■ 文書の抜粋:
"""
最近M&Aが流行りなのかよく話を耳にします。

そこで問題になるのがその後の労働契約です。
合併後も賃金等は好きに設定していいのか、そもそも合併、事業譲渡などで話は変わってくるのか・・・
少し調べてみました。

ある案件で、「買収するにあたり、譲渡側の会社より、従業員の雇用維持を要件として出されているとのことです。譲渡側の会社の従業員全員を、労働条件を同じにして雇用維持をはかった場合、人件費の負担が大きくなってしまうことを危惧しております。・・・」

1 M&A(企業買収)における労働契約等の承継について

企業買収において、買収側に労働契約承継や雇用条件を維持する義務があるかについては、企業買収の形態より異なります。以下の基準があります。

(1) 合併
会社の合併には、吸収合併と新設合併の2種がありますが、いずれの場合でも合併後の会社は合併前の会社の権利義務を包括的に承継します。
この包括承継により、合併前会社の従業員の雇用も権利義務も、合併後の会社に包括的に承継されることになりますので、法的には従前の労働条件を当然に引き継がなければなりません。

(2) 事業譲渡
企業買収が事業譲渡による場合、事業譲渡における権利義務の移転(承継)は、譲渡人と譲受人の間の債権契約において承継すべき権利義務の範囲を設定し、それに従って権利義務移転の手続を行うことになります。

この点は雇用についても同様であり、譲渡される事業に従事してきた労働者の労働契約が譲受会社に承継されるか否かは、譲渡会社、譲受会社及び労働者の三社間の合意により決まるというのが通説です。

よって、事業譲渡による場合、合併のように譲渡会社における労働契約及び労働条件が当然に承継されるものではなく、労働契約における使用者労働者の地位が譲渡されるか否か、譲渡会社を退職して譲受会社に新規採用される形態による場合には、新たな労働条件をどのように定めるかなどは、いずれも別途の合意により決定すべき事柄になります。
"""
■ データセット内容:
"""
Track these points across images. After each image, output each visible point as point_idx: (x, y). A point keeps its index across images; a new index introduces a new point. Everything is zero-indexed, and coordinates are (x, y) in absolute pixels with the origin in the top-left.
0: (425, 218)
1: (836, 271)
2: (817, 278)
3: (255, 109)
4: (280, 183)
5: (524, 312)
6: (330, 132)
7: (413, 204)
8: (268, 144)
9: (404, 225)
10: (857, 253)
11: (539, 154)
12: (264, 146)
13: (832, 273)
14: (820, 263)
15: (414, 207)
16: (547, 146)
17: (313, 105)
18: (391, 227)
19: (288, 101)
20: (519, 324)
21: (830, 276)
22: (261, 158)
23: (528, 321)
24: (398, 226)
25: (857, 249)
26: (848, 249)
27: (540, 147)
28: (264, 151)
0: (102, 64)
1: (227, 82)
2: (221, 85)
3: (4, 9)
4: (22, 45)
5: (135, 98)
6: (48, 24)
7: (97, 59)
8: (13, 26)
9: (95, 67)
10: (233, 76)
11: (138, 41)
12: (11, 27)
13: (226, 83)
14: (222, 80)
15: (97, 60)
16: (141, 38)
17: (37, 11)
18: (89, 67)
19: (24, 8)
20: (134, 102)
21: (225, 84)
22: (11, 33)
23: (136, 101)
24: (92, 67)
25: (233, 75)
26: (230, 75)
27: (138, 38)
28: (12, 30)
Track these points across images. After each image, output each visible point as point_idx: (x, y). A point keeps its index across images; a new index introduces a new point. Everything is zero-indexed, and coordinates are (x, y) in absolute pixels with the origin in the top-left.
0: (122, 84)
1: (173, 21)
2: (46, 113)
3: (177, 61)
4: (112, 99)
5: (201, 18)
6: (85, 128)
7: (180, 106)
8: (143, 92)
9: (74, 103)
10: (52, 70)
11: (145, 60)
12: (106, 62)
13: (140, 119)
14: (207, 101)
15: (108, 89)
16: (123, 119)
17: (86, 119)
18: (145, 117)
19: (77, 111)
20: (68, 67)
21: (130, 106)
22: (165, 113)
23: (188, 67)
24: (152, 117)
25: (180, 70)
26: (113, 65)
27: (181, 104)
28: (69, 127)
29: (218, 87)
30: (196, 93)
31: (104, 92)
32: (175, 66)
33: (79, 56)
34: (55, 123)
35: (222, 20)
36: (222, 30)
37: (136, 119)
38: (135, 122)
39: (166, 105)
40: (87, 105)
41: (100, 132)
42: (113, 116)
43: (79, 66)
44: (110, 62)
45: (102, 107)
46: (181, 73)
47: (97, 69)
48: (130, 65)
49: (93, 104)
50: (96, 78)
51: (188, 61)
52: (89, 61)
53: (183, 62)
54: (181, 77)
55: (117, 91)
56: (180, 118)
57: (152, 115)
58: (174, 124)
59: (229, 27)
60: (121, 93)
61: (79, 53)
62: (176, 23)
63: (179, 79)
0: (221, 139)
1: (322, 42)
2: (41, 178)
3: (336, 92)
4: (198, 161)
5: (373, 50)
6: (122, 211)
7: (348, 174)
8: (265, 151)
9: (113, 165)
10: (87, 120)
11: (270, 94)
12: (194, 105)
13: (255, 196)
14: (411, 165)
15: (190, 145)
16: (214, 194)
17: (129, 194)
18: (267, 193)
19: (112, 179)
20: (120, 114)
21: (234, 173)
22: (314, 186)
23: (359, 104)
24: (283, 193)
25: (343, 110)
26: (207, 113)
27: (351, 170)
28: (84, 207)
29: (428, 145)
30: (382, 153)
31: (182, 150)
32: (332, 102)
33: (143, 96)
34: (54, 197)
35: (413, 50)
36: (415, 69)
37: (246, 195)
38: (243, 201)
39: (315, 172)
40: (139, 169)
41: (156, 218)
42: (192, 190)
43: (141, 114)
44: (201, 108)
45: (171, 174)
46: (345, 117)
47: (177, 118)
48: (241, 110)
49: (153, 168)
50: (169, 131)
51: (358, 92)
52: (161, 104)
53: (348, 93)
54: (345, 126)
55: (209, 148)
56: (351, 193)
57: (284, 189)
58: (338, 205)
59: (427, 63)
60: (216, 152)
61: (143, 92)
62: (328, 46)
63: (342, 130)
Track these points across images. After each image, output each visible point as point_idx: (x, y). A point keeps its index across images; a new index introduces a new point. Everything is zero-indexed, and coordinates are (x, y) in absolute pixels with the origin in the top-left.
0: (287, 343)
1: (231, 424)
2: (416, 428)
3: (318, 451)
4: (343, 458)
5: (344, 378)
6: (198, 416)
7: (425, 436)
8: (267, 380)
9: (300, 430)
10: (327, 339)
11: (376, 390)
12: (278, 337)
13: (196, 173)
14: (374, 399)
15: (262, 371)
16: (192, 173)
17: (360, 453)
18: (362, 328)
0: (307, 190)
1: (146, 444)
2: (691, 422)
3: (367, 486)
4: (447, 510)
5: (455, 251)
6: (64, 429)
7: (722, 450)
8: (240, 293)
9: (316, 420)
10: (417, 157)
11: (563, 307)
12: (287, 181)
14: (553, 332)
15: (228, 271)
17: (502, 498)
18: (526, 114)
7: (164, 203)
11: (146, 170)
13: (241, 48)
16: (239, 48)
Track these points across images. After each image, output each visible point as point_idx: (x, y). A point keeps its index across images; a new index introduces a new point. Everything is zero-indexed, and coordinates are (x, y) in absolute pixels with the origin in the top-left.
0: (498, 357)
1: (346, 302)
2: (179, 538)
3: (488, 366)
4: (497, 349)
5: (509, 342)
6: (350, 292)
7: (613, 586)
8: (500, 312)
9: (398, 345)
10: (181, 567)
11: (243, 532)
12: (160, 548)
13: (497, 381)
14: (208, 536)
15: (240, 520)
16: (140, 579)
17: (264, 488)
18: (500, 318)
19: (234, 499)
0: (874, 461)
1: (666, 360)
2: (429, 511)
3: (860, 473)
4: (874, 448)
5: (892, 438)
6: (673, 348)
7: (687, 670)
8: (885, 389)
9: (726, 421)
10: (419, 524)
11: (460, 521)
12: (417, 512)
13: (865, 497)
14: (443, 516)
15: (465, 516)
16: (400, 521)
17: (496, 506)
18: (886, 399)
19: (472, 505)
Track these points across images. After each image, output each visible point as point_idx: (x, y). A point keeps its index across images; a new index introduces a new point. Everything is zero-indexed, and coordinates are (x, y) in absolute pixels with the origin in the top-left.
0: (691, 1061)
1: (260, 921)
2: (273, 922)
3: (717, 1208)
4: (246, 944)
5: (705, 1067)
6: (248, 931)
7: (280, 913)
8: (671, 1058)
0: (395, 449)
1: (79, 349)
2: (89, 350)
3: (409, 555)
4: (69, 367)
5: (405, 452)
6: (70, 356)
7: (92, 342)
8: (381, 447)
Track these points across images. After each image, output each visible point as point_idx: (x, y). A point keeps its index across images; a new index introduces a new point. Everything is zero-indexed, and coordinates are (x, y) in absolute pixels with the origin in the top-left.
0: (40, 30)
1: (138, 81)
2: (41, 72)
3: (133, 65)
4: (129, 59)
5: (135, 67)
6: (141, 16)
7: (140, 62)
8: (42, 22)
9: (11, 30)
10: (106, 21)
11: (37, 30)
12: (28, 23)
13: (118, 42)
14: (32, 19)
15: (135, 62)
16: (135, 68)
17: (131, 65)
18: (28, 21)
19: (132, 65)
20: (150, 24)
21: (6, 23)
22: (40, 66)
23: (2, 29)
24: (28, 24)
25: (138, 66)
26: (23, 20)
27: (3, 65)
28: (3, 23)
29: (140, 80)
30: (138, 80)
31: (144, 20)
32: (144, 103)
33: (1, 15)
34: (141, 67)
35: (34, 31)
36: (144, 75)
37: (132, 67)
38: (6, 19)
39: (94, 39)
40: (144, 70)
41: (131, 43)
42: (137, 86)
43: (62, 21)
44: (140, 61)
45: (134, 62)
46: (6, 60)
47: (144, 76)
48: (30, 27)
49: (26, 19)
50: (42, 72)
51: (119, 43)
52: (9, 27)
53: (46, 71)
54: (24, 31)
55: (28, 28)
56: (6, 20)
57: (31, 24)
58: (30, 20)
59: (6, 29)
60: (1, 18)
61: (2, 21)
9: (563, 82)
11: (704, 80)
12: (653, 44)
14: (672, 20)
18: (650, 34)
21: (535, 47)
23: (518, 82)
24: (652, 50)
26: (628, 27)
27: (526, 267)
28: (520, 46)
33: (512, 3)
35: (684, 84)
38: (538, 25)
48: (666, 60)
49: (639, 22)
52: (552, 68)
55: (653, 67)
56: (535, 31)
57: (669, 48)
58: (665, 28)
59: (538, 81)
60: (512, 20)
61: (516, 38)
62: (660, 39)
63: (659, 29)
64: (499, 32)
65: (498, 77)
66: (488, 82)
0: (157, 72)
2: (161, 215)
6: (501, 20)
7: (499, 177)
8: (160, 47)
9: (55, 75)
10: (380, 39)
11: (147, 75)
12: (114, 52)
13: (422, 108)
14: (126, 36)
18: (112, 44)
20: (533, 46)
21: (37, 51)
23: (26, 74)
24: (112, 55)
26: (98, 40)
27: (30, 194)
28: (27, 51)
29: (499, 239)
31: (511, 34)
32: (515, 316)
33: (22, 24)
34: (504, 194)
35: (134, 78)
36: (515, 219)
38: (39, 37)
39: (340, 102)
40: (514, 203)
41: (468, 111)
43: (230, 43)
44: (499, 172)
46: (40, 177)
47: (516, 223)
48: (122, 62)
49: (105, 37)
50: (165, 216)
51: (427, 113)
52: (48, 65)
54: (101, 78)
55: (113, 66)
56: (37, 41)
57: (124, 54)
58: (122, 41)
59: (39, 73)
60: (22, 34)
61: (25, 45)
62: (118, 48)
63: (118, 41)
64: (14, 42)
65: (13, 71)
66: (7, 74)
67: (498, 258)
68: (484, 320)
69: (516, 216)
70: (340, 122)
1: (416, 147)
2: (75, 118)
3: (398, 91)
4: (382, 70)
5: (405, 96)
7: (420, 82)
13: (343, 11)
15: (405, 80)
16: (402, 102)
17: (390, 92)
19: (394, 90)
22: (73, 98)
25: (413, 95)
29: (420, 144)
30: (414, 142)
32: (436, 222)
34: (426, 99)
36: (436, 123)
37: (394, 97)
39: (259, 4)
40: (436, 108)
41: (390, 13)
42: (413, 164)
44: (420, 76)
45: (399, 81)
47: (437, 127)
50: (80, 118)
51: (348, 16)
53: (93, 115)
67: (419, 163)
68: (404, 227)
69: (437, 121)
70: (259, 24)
"""
■ 実施するタスク:
1. M&Aと労働契約についての文章のうち、「そこで問題になるのがその後の労働契約です。」から「引き継がなければなりません。」までの全部を書き直してください。その際、「従業員」を「社員」に置き換えてください。
2. M&Aと労働契約についての文章を、最後の文の後から引き継いで書き進めてください。

■ 解答:
1.
そこで問題になるのがその後の労働契約です。
合併後も賃金等は好きに設定していいのか、そもそも合併、事業譲渡などで話は変わってくるのか・・・
少し調べてみました。

ある案件で、「買収するにあたり、譲渡側の会社より、社員の雇用維持を要件として出されているとのことです。譲渡側の会社の社員全員を、労働条件を同じにして雇用維持をはかった場合、人件費の負担が大きくなってしまうことを危惧しております。・・・」

1 M&A(企業買収)における労働契約等の承継について

企業買収において、買収側に労働契約承継や雇用条件を維持する義務があるかについては、企業買収の形態より異なります。以下の基準があります。

(1) 合併
会社の合併には、吸収合併と新設合併の2種がありますが、いずれの場合でも合併後の会社は合併前の会社の権利義務を包括的に承継します。
この包括承継により、合併前会社の社員の雇用も権利義務も、合併後の会社に包括的に承継されることになりますので、法的には従前の労働条件を当然に引き継がなければなりません。

2.
 (3) 会社分割
会社分割による場合には、労働契約承継法に各種手続が定められており、法所定の要件を満たす場合には、承継される事業に専ら従事するか否かなどの区分に従い労働契約関係が承継されることが定められています。

2 まとめ(事業譲渡の場合の対応)

以上より、企業買収がどのような形態で行われるか否かにより、労働契約の承継の有無などは異なります。
事業譲渡による場合で、当事者間の合意により決する場合には、買収側であれば、譲渡前にある程度人員を整理することを買収の条件として提示することは珍しくありません。
整理の意味は、一定人数を減らすいわゆるリストラを買収条件とする場合もあれば、譲渡前に譲渡会社と個々の労働者との間で賃金切下げなど労働条件の切下げに関する個別合意を取り付けておくことを条件とするなど様々であり、買収当事者間のパワーバランスで決されるのが通常です。
(ただし、形式的には譲渡会社で処理されたものの、譲渡会社従業員より、労働契約が承継されている旨の主張を受ける可能性は皆無ではありません。)

いずれにせよ、買収後に労働条件を切下げるのは困難ですので、買収前に譲渡会社との労働契約関係が存続している間に対応いただくのが適切なのかと・・・
難しいところですので専門家を頼られるのも大切かと思います。